Letzten Samstag finde ich es vor der Wohnungstür, als ich abends nach Hause komme. Ein DIN A5-kleines, schmales Päckchen in sanftem Hellgrün mit Blumen in rosa und gelb. Sieht aus wie ein Geschenk. Dabei ist mein Geburtstag doch erst in einer Woche.
Von wem das Päckchen wohl ist? Da ich seit vierzig Jahren stark kurzsichtig und seit geraumer Zeit auch weitsichtig bin und Kontaktlinsen und Brillen weder das eine noch das andere und schon gar nicht beides gleichzeitig optimal ausgleichen, entferne ich zunächst die Kontaktlinsen und halte mir dann das Päckchen fünf Zentimeter vor die Augen. „Tena Service“ steht dort.
Tena? Äh, sind das nicht diese …?
Ich falte das Päckchen, das mehr wie ein dicker Briefumschlag ist, auseinander. Eine in ein grünes Pfauenkostüm gekleidete Frau ist dort zu sehen. Style Brasilianischer Karneval: hellgrüner Badeanzug mit Fransen und auf dem Rücken viele pfauenartige Federn im gleichen Farbton mit gelben Spitzen. Während ich es mir noch näher vor die Augen halte, erkenne ich, dass es wohl kein Pfau, sondern ein Schmetterling sein soll, da die mittelalte Dame eine ebenfalls grüne Mütze mit grünen Fühlern und gelben Fühlerbommelenden auf dem Kopf trägt.
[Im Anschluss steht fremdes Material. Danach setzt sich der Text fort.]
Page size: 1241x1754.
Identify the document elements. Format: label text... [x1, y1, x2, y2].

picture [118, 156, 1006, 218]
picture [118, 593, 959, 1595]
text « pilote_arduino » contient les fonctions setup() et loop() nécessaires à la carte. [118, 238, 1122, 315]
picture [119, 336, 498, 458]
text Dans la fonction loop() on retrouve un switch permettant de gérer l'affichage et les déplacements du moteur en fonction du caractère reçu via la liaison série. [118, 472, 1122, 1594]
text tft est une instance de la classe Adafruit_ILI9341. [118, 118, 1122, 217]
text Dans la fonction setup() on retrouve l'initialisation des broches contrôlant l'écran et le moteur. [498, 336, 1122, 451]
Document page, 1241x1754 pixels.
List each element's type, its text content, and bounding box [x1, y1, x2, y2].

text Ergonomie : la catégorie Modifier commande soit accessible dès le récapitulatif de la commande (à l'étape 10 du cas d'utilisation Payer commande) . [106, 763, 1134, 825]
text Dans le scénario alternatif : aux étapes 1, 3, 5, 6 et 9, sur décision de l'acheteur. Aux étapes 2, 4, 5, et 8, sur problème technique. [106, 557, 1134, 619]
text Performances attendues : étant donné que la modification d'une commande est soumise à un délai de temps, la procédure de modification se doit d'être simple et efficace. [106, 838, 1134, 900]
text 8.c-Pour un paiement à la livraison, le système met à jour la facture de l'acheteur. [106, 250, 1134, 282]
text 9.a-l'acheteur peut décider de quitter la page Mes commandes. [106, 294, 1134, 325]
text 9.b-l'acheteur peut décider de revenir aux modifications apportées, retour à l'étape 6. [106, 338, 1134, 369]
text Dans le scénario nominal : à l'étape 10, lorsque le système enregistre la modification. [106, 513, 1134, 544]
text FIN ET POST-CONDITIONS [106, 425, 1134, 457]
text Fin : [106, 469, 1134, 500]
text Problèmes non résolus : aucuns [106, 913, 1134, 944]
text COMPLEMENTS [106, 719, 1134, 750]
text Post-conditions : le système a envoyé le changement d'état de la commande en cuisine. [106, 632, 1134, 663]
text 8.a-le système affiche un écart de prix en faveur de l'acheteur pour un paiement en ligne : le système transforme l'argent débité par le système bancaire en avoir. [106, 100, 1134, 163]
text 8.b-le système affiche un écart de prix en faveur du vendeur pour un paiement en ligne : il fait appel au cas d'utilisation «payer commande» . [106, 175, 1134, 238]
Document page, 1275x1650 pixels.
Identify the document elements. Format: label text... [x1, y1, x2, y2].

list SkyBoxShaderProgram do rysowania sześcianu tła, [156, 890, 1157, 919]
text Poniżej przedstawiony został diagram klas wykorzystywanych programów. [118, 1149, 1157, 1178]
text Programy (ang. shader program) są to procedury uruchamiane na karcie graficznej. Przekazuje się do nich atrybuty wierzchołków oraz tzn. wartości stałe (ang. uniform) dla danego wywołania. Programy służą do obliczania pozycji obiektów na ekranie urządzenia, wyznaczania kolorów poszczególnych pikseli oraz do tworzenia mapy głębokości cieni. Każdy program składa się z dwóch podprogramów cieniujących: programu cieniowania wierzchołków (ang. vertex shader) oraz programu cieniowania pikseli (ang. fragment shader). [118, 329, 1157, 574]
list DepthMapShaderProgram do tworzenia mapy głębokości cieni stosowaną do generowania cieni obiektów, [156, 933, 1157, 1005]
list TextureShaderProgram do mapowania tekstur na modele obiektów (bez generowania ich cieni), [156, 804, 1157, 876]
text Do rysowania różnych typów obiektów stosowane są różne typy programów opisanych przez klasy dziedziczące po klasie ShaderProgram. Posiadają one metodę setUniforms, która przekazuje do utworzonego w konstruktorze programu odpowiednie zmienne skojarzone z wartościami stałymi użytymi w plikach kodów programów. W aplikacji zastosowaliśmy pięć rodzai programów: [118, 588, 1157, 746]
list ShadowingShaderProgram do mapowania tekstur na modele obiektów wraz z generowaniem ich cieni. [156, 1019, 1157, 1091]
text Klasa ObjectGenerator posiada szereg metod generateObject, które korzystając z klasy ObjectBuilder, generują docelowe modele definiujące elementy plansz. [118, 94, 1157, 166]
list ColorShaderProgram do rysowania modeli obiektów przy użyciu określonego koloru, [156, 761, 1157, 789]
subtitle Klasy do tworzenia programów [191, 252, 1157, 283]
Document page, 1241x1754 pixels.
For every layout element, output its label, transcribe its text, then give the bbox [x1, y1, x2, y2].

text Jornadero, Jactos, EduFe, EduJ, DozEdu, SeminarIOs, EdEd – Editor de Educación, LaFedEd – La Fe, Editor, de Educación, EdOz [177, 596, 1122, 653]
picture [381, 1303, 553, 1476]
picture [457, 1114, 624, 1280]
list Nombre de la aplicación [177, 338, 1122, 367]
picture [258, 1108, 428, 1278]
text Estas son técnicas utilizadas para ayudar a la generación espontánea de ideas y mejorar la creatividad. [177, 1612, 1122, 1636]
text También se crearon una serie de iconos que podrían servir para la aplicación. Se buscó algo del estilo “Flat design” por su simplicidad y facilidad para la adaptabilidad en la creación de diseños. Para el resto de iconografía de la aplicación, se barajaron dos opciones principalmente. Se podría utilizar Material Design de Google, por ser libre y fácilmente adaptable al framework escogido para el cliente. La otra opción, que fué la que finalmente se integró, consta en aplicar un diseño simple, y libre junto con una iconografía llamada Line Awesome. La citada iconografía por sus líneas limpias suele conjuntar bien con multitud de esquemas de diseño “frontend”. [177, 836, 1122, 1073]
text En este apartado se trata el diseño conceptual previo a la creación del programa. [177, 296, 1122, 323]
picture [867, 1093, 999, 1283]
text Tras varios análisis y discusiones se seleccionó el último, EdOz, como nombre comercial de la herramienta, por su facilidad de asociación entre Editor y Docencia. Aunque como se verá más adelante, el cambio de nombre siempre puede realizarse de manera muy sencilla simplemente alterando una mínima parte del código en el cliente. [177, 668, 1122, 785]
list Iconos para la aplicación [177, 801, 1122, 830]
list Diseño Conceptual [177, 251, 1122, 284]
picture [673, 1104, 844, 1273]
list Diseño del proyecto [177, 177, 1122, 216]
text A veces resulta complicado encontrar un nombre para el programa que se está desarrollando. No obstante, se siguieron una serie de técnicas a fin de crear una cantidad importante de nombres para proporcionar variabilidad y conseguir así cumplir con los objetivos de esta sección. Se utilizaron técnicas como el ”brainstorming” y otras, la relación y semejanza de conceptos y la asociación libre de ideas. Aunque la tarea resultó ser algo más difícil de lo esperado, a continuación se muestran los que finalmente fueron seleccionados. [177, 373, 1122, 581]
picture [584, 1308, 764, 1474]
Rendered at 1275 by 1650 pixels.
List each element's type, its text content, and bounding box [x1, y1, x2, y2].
Neben der beim fröhlichen Latinatanz fotografierten Schmetterlingsdame ringt Text um meine Aufmerksamkeit. Auf Deutsch steht dort: „Meine Blase bestimmt, was ich anziehe? NICHTS DA!“. Um das Werbebudget zu schonen, steht derselbe Text dort auch auf holländisch und französisch.
Genau, Tena, das sind die mit der Inkontinenz. Und die schicken mir ein Päckchen exakt eine Woche vor meinem runden Geburtstag. Da hat eine Datenbank echt mitgedacht. Wäre das Päckchen eine Woche später gekommen, hätte es mir womöglich die Laune verdorben, da es mich daran erinnern will, dass ich nun wirklich so richtig alt bin und es noch nicht mal mehr rechtzeitig aufs Klo schaffe.
Dem Päckchen beigelegt sind Produktproben in drei verschiedenen Größen. Die drei Einlagen tragen die euphemistischen Namen „Discret Mini Magic“, „Discret Ultra Mini“ und „Discret Ultra Mini Plus“ – in aufsteigender Reihenfolge. Die Windel, die Tena mir eine Woche vor meinem Sechzigsten schicken wird, heißt vermutlich „Super Discret Mega Minimus“. Und zum Siebzigsten gibt‘s einen suprawattierten ultrasaugfähigen hintenrum nanoverstärkten prophylaktischen Rundumschutz für den Fall unangekündigten Ablebens, da der Darm in solchen Situationen häufig eher megadirekt statt ultradiskret reagiert. „Secret Holy Shit 7.0“.
Nun bin ich also aus der für RTL werberelevanten Zielgruppe in die ZDF-Zielgruppe gerutscht, die Produktproben für Lesebrillen, Hörgeräte und Hämorrhoidensalbe aufgeschlossen gegenübersteht. Ich fange hier jetzt nicht mit demografischem Wandel und so Kram an, nur so viel: Mein Bergfest feiere ich in zweieinhalb Jahren, ich bin heute zehn Mal fitter als zu verrauchten und versoffenen Studienzeiten und arbeite nicht auf die Rente hin, sondern an einem Startup. Hier ist nicht Herbst, sondern Hochsommer. Weisse Bescheid, Tena.
Korrekturlesen, Text ins Netz. Voll digital statt oll und schal. Je nachdem, was ich sehen will, schiebe ich die blöde Brille von oben nach unten und wieder zurück. Mit minus acht bis neun Dioptrien ist es lebensgefährlich, ohne Sehhilfe vor die Haustür zu gehen. Leider ist Linsenlasern immer noch sehr teuer. Bei meinem letzten Besuch sagte der Augenarzt: „Warten Sie noch ein paar Jahre bis zum Grauen Star, dann zahlt das die Kasse.“ Weisse Bescheid.
Diesen Text widme ich kolossal kontinental: mir selbst. Und feiere mit meinen liebsten Schnuckies wild und windellos Fuckupfifty.